Check Please! Host Wants You to Eat In with the #GreatAmericanCookIn

It’s no question that Catherine De Orio loves to eat out. As the host of Check, Please! she and her guest foodies showcase the best restaurants in the Chicago area, yet her new project is encouraging more people to cook at home.

The Great American Cook-In Challenge invites people to commit to cooking in every night for a week in May. The campaign is showcased on, which features recipes and tips from Catherine and other chefs. Catherine wants to show that cooking is easy and fun. “It’s just as fun to cook in as it is to eat out,” she said.

Even with the popularity of cooking shows fewer people are preparing meals at home, and this campaign is designed to get people back in their kitchens, at least a few nights a week. The shows themselves, along with the rise in food blogs, tend to create unrealistic expectations for home chefs. It’s easy to forget that these public personae have prep teams and assistance. “Nobody shows you the mistakes,” she said. “The greatest achievements in the kitchen are usually born from mistakes.”

She also said that biggest obstacle is time. “My nephew is eight and his schedule is just as busy as mine!” 

Cooking at home is about planning. She suggests stocking your pantry with some staples, like olive oil, garlic, onions and canned tomatoes, and starting out simply with easy dishes that aren’t intimidating. 

“In a second you can grab one of those items and cook up a quick, easy meal that’s delicious and you know what’s being put in it.”

“Take some olive oil and saute a little bit of garlic. Make sure it doesn’t brown, because that makes it bitter. If it does brown – no problem, just throw it out and start over. If it’s seasonal you can use fresh tomatoes but I think canned tomatoes are great to use year-round and part of the reason is they’re picked at their optimum freshness so they have that fresh flavor.”

She also suggest using the canned tomatoes that already have flavors in them, like oregano and basil. Throw it on some pasta and some chicken and it’s done.

“Take that same sauce, add some olives to it, add some capers to it, and then all of a sudden you have some nice saltiness, some nice brininess. Add some red chili pepper flakes; you’ve made it a bit spicy. Take that same tomato sauce, and then chill it, and you have a vinaigrette when you add a little bit of vinegar.”

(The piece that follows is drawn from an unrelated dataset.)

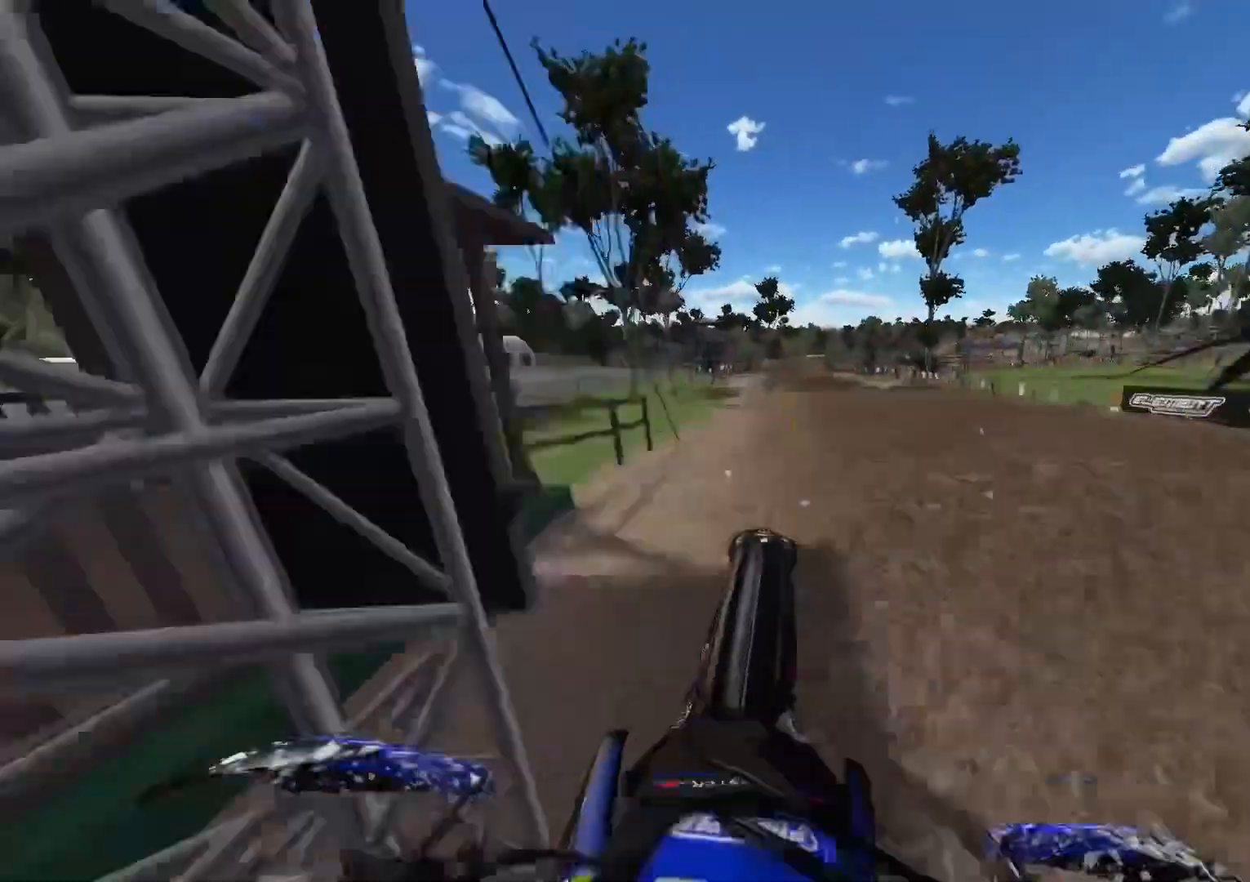
Gameplay with a controller (Xbox layout); each line is a JSON object with the inputs held at the frame after it. "events" lists button and stick changes between this image and that frame as [ms after this image, input, new state], when the widget could be followed in between.
{"buttons": ["R2"], "left_stick": "right", "right_stick": "center", "events": [[33, "R2", "up"], [100, "left_stick", "right"], [233, "right_stick", "center"], [300, "R2", "down"]]}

With warmer weather Farmers Market season is approaching, and in some cases is already here, so I asked her for some tips. Unfamiliar produce can be intimidating, but it doesn’t have to be.

“The farmers want you to learn about their product and they let you taste things. That’s the most fun about going to a farmers market. I ask questions. If I see something I don’t know I ask about it. I know a lot about food but I don’t know every single heirloom varietal of eggplant. There are 23 of them – how can you know all these things? They are experts, so I always say rely on the expert.

Every time you go try something you don’t know. I would love, actually, during the Great American Cook In challenge that {you} pledge to join us on Twitter and Instagram with our hashtag #GreatAmericanCookIn. Go to the farmers market, try a new or different type of produce that you’ve never tried before and show us what you’re cooking with it. The worst that can happen is you throw it out.”